[Data items]
-- Opening Marker --
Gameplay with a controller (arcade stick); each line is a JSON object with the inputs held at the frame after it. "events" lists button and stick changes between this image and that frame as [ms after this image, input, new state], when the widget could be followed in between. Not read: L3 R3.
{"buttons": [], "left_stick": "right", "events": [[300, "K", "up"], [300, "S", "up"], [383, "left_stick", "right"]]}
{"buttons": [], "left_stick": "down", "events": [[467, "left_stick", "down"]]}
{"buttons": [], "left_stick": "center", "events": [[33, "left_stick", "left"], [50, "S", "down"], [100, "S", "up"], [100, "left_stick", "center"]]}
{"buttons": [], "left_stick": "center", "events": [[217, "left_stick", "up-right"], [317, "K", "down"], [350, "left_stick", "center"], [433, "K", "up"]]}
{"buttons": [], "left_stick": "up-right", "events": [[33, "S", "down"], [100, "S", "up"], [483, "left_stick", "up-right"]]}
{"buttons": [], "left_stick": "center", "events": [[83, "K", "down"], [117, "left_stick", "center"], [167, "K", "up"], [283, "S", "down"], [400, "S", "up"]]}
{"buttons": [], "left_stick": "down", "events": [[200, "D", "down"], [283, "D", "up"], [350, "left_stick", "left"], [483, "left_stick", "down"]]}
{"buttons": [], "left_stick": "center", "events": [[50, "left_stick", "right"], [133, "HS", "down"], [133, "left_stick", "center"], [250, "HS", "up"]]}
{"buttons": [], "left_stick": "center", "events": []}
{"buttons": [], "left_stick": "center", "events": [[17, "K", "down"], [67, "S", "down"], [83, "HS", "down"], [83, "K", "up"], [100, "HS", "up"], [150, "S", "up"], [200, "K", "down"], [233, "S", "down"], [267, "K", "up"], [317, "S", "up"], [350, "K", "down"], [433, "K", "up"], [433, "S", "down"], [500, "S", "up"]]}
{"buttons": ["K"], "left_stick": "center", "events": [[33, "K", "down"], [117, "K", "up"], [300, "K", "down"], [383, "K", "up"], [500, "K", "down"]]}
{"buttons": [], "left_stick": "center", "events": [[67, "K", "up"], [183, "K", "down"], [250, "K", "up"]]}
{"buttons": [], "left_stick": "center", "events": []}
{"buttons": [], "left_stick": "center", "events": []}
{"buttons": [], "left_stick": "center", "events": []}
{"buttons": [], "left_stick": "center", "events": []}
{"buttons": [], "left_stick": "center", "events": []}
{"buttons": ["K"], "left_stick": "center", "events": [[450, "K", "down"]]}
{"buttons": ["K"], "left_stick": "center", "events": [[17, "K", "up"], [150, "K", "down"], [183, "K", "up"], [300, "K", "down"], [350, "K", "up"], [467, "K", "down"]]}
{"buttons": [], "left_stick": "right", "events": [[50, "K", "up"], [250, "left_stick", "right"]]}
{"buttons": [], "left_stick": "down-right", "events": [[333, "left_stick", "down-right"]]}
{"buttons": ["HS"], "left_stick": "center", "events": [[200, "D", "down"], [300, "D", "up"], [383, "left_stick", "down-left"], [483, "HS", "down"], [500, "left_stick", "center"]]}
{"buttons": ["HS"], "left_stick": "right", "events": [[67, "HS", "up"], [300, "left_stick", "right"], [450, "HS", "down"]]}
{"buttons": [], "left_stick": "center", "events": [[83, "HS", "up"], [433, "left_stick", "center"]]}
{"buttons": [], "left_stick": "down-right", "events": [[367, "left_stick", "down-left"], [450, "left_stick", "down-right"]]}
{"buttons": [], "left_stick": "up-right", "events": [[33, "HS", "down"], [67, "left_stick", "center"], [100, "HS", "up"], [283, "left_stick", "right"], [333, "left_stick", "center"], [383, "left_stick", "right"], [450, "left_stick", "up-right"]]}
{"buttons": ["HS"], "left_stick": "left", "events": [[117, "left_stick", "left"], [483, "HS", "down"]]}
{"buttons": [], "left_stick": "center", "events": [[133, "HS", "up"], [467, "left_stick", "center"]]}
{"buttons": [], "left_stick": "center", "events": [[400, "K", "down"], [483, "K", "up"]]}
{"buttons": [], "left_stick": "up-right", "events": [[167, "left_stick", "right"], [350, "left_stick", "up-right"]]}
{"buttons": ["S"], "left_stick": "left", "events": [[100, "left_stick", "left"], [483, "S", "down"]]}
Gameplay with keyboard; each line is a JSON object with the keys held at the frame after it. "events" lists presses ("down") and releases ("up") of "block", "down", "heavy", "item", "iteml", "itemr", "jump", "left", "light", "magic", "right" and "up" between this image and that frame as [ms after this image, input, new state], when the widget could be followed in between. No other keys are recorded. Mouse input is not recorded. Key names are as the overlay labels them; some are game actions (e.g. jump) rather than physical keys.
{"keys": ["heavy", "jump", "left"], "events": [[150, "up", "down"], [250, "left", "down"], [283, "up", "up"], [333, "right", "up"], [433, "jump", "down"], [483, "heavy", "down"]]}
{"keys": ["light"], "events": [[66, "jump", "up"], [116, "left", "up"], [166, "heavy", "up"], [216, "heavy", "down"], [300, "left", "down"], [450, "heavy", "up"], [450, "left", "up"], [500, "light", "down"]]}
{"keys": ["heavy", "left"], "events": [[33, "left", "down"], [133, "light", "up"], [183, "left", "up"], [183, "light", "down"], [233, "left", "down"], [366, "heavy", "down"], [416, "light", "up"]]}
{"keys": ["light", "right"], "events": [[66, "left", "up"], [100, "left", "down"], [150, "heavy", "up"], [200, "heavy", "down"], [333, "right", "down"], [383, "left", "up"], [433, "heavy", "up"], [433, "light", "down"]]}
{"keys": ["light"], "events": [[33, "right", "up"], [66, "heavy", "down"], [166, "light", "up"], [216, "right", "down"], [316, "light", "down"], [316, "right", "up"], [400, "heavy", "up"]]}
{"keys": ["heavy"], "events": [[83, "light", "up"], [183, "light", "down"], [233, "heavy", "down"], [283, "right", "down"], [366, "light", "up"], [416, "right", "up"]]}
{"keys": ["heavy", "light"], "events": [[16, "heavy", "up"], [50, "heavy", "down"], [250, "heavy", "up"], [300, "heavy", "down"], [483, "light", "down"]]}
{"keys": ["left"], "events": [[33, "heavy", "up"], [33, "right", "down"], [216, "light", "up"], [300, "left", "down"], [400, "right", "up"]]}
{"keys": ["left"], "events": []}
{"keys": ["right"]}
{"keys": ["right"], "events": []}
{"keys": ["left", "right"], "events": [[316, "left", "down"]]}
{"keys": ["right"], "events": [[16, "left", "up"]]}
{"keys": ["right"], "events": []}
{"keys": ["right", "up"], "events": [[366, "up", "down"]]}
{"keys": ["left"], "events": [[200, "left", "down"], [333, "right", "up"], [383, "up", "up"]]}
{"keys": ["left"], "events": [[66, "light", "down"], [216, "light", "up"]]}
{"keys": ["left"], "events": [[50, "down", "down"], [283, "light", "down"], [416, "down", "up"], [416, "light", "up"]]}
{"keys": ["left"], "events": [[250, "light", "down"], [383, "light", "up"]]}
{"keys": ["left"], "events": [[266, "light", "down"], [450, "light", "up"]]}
-- Closing Marker --
## Your task
Where the string "held" occurs in the data, return the whole line.

## Exercise answer
Gameplay with a controller (arcade stick); each line is a JSON object with the inputs held at the frame after it. "events" lists button and stick changes between this image and that frame as [ms after this image, input, new state], when the widget could be followed in between. Not read: L3 R3.
Gameplay with keyboard; each line is a JSON object with the keys held at the frame after it. "events" lists presses ("down") and releases ("up") of "block", "down", "heavy", "item", "iteml", "itemr", "jump", "left", "light", "magic", "right" and "up" between this image and that frame as [ms after this image, input, new state], when the widget could be followed in between. No other keys are recorded. Mouse input is not recorded. Key names are as the overlay labels them; some are game actions (e.g. jump) rather than physical keys.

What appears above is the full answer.